Erwägungen des Obergerichts

Das Obergericht kam zu folgenden Schlüssen:

Bestimmung der Geschwindigkeitsüberschreitung

  • Nicht zu beanstandende Erkenntnis aus dem Gutachten des Forensischen Instituts Zürich, wonach der Beschuldigte zum inkriminierten Zeitpunkt, unter Berücksichtigung eines Toleranzabzuges von 1 % durchschnittlich mit 166 km/h gefahren sei
  • Nachvollziehbare Berechnung der Geschwindigkeit aufgrund des Gutachtens anhand von Videoframes, welche in der Software «Photoshop» um 400 % vergrössert wurden
  • Für die Bestimmung der Abstandsveränderung zwischen dem Patrouillenfahrzeug und dem Ferrari des Beschuldigten wurde auf die Anzahl der Bildpixel zwischen den Helligkeitszentren der Heckleuchten abgestellt.

Weitere rechtliche Würdigung

  • Siehe Strafurteil des OGZ SB180263 vom 22.01.2019

Busse für die grobe Verletzung der Verkehrsregeln

Die von der Vorinstanz angesetzte Tagessatzhöhe von CHF 3’000.– erwies sich auch angesichts der aktuellen persönlichen Verhältnisse des Beschuldigten als angemessen und war ebenfalls zu bestätigen:

  • Der Beschuldigte verfügt über ein monatliches Nettoeinkommen von CHF 48’454.90.

Ergebnis

Auch für das Obergericht gab es an der groben Verletzung der Verkehrsregeln durch den Beschuldigten keine Zweifel:

  • Er war nach SVG 90 Abs. 2 in Verbindung mit SVG 27 Abs. 1 und VRV 4a Abs. 1 lit. d schuldig zu sprechen
  • Das vorinstanzliche Urteil war zu bestätigen.

Entscheid des Obergerichts

(Feststellung der Rechtskraft des vorinstanzlichen Urteils (einfache Verletzung der Verkehrsregeln im Sinne von SVG 90 Abs. 1 SVG in Verbindung mit SVG 27 Abs. 1, VRV 4a Abs. 5 VRV))

Das Obergericht erkennte sodann:

  1. Der Beschuldigte ist schuldig der groben Verkehrsregelverletzung im Sinne von Art. 90 Abs. 2 SVG in Verbindung mit Art. 27 Abs. 1 SVG, Art. 4a Abs. 1 lit. d VRV.
  2. Der Beschuldigte wird bestraft mit einer Geldstrafe von 25 Tagessätzen zu Fr. 3’000.–, sowie mit einer Busse von Fr. 3’000.–.

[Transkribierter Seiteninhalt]
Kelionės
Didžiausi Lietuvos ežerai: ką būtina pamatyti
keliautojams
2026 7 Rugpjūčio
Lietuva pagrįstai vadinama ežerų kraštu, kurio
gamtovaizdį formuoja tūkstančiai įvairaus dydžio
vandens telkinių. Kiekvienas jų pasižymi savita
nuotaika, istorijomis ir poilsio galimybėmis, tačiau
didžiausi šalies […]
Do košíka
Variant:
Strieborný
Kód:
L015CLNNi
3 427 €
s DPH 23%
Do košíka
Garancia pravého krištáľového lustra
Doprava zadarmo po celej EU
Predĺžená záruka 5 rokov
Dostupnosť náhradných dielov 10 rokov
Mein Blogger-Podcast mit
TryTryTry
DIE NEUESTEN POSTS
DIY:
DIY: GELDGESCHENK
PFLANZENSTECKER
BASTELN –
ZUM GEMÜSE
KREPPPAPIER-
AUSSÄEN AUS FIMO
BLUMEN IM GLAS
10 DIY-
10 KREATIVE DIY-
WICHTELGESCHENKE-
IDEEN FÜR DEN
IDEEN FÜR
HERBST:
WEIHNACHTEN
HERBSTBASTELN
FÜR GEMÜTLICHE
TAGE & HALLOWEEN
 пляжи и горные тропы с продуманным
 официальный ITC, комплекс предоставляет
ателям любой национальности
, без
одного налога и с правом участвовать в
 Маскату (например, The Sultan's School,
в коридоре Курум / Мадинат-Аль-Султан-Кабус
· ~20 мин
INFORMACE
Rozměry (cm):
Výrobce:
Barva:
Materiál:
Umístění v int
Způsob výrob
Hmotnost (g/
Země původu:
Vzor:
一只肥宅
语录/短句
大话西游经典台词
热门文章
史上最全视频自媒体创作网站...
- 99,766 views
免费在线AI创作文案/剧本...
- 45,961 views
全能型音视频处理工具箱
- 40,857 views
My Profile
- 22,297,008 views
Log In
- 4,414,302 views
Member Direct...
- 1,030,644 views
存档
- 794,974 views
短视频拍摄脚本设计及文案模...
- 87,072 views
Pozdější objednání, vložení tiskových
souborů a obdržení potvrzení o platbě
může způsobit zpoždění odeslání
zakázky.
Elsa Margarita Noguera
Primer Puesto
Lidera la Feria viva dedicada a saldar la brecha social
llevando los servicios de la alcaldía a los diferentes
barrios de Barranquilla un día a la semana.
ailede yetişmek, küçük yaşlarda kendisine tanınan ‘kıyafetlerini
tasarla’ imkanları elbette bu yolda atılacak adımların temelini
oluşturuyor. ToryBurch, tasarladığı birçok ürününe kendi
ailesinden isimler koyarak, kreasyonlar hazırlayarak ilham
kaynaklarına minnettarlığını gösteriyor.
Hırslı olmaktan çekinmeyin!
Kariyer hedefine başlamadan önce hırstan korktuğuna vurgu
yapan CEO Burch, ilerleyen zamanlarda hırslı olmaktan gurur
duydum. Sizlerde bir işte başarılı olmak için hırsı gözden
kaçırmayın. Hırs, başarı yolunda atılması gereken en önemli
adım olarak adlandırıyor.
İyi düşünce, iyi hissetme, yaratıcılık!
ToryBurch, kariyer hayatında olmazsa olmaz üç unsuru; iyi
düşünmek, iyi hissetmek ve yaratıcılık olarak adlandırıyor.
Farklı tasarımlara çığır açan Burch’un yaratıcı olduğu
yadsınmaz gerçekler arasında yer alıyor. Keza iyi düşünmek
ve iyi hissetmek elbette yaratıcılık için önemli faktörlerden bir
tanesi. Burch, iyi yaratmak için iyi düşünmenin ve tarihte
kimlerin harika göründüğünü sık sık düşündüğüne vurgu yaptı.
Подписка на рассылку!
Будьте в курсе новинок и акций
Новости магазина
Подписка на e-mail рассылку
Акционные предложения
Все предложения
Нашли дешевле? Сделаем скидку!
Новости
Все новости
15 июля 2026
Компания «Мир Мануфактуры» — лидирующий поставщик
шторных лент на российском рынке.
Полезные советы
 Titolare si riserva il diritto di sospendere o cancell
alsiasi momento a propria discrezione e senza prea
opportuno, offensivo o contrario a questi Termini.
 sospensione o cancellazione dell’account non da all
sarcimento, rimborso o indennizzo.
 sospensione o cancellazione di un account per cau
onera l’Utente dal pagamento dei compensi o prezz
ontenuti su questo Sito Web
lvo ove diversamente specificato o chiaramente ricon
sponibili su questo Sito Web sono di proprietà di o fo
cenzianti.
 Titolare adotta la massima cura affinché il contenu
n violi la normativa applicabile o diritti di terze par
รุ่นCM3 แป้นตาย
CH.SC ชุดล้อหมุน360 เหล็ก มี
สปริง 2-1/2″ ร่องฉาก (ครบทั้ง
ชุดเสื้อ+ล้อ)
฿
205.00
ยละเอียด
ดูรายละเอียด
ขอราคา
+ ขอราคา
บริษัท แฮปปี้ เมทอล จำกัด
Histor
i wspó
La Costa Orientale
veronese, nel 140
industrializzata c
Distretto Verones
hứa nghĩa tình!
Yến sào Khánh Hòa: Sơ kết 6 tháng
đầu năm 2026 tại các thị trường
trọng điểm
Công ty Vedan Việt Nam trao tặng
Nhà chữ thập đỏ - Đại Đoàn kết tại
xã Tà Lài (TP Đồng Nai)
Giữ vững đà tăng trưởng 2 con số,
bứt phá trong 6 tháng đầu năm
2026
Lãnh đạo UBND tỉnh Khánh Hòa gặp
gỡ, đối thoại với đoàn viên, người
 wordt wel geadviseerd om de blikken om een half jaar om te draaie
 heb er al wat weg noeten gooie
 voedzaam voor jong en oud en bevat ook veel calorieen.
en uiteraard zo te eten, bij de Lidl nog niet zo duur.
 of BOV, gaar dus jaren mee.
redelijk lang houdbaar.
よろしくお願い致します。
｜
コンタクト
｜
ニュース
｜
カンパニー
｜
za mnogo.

** Aufgabe **
Beantworte kurz anhand des Auszugs zum Urteil des Obergerichts:
(a) Mit welcher Durchschnittsgeschwindigkeit fuhr der Beschuldigte laut Gutachten nach dem Toleranzabzug?
(b) Um wie viel Prozent wurden die Videoframes vergrößert?
(c) Wie hoch ist das monatliche Nettoeinkommen des Beschuldigten?

** Antwort **
(a) 166 km/h
(b) 400 %
(c) CHF 48’454.90